Recently I took a trip to southern Oregon to work with two very different women on closet consultations. Both women were left with more functional wardrobes and action plans for what to buy to fill the holes and connect the dots.
On my long journey home I had time to think about the differences between these women, their styles and shopping habits.
The first was a 30-something new mother who once felt she had style, but was missing her mojo after her baby was born. The other was a 50-something mother to two grown girls who felt she’d never found her personal style. Both had shopping habits that sabotaged their wardrobes.
They got me thinking about different kinds of shoppers and what they can do to avoid having a closet filled with clothes, but nothing to wear.
Find one, buy three
This shopper finds one thing that works, then buys one of each color available. She ends up with a wardrobe that is more functional than fashionable.
Sure it’s great to have a wardrobe that fits, but if the color doesn’t flatter or it doesn’t feel interesting or stylish then you’re missing something important.
I suggest that when these shoppers find something that does everything they require a garment to do, they consider what makes it work. Is it the contoured shape at the waist, or how a pair of pants drape at the hips? Then try to find pieces that have the same characteristics but are not exactly the same except for the color. Pieces that fit and flatter are key. But if you aren’t excited about putting them on, you’re essentially wearing a uniform.
Haven’t shopped since 2002
I get people who hate to shop. I hate grocery shopping. But like the fridge, if you don’t clean out your closet once in awhile and shop for new things, your wardrobe is going to start to stink.
Figure out why you hate to shop. Are you overwhelmed by the amount of choices in department stores? Or is it your complete lack of trust in your own judgment of what looks good?
If department stores scare you, try smaller store and local boutiques that offer less inventory, reducing the amount of choices to be made. Often in these smaller stores, if you ask, you can find a knowledgeable sales associate who’s more than willing to assist you. You just have to speak up and let them know what you like and what your style needs are.
There are also professional personal stylists who do all the hard work for you. You just show up, try on, fall in love and buy.
But it was on sale
Oh, the convincing I have to do with bargain shoppers. I’ve worked every side of retail in my career from sales associate to development and production to stylist and I understand the concept of ‘the markup’ all too well. It’s difficult to pay full retail sometimes, however only buying something because you got it on sale does not give it magical powers that make it fit and flatter.
So often I find that bargain piece still in the closet with the price tag still on it, making those dollars wasted.
Sometimes the sale piece is worn all the time, but it doesn’t really fit, the color doesn’t flatter and it rolls up at the seam all the time so it needs to be fussed with. This is also a waste of money because it’s doing you no favors.
For a little more money this shopper could have found something that she really loved and loved you back. Pieces like this will be worn at least once a week for years. That’s getting your money’s worth.
The love affair
You spot a certain piece and you LOVE it and have to have it. You wear it once, twice, maybe 20 times in a row. Then just as quickly as you fell, the love affair is over and you’re onto the next new and exciting thing.
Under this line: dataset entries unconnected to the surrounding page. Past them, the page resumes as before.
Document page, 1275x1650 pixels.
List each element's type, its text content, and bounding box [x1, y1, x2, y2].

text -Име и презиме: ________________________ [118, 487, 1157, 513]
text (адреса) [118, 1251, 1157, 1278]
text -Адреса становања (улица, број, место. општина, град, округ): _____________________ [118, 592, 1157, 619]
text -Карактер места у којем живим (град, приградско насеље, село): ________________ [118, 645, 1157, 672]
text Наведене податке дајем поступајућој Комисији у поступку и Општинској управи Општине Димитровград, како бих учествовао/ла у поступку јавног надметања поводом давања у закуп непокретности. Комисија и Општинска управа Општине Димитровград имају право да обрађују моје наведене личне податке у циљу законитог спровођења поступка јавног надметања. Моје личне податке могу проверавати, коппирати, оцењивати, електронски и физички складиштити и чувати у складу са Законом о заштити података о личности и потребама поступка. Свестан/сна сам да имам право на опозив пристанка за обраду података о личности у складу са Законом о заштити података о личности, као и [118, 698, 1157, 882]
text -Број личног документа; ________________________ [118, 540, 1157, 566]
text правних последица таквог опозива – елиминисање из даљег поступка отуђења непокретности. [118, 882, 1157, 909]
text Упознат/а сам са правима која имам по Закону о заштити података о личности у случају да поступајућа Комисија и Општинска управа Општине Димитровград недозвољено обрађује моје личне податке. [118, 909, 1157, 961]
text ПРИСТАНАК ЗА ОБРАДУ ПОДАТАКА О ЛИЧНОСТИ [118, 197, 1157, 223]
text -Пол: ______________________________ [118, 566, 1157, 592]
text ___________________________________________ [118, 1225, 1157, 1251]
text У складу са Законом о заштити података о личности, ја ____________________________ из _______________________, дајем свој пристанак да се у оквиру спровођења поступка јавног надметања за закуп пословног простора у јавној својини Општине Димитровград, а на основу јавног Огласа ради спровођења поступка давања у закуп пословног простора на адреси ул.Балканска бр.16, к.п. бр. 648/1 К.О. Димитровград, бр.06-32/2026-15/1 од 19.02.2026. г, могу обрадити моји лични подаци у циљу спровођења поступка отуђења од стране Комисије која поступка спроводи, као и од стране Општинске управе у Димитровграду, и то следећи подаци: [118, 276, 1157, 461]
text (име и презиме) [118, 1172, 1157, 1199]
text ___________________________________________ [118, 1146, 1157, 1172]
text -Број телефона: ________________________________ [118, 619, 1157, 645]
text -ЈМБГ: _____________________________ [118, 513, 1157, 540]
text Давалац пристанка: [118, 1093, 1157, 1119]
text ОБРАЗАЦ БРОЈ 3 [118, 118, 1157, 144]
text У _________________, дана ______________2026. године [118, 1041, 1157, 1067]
This kind of shopper faces several predicaments.
First, is closets and drawers filled to overflowing with clothes collecting dust. All because you are unable to let go. This hording can overwhelm the amazing wardrobe you probably have hiding among all the pieces you don’t wear anymore. The lesson here: purge. Get rid of what you’re not in love with anymore. Take it all to a consignment store and make money from it.
Other love affair shoppers have only pieces in their wardrobe and not outfits. It’s good to buy what you’re excited about. But if it’s not friendly with other pieces in your wardrobe, you’re going to have nothing to wear.
Make sure that for every one piece you buy, you can coordinate it with at least three other pieces in your wardrobe.
What kind of shopper are you? No matter what your shopping style, if you stick to purchasing silhouettes that fit, flatter you, function for your lifestyle, make you feel great and are friendly with each other, then you’ll be getting your money’s worth while looking great.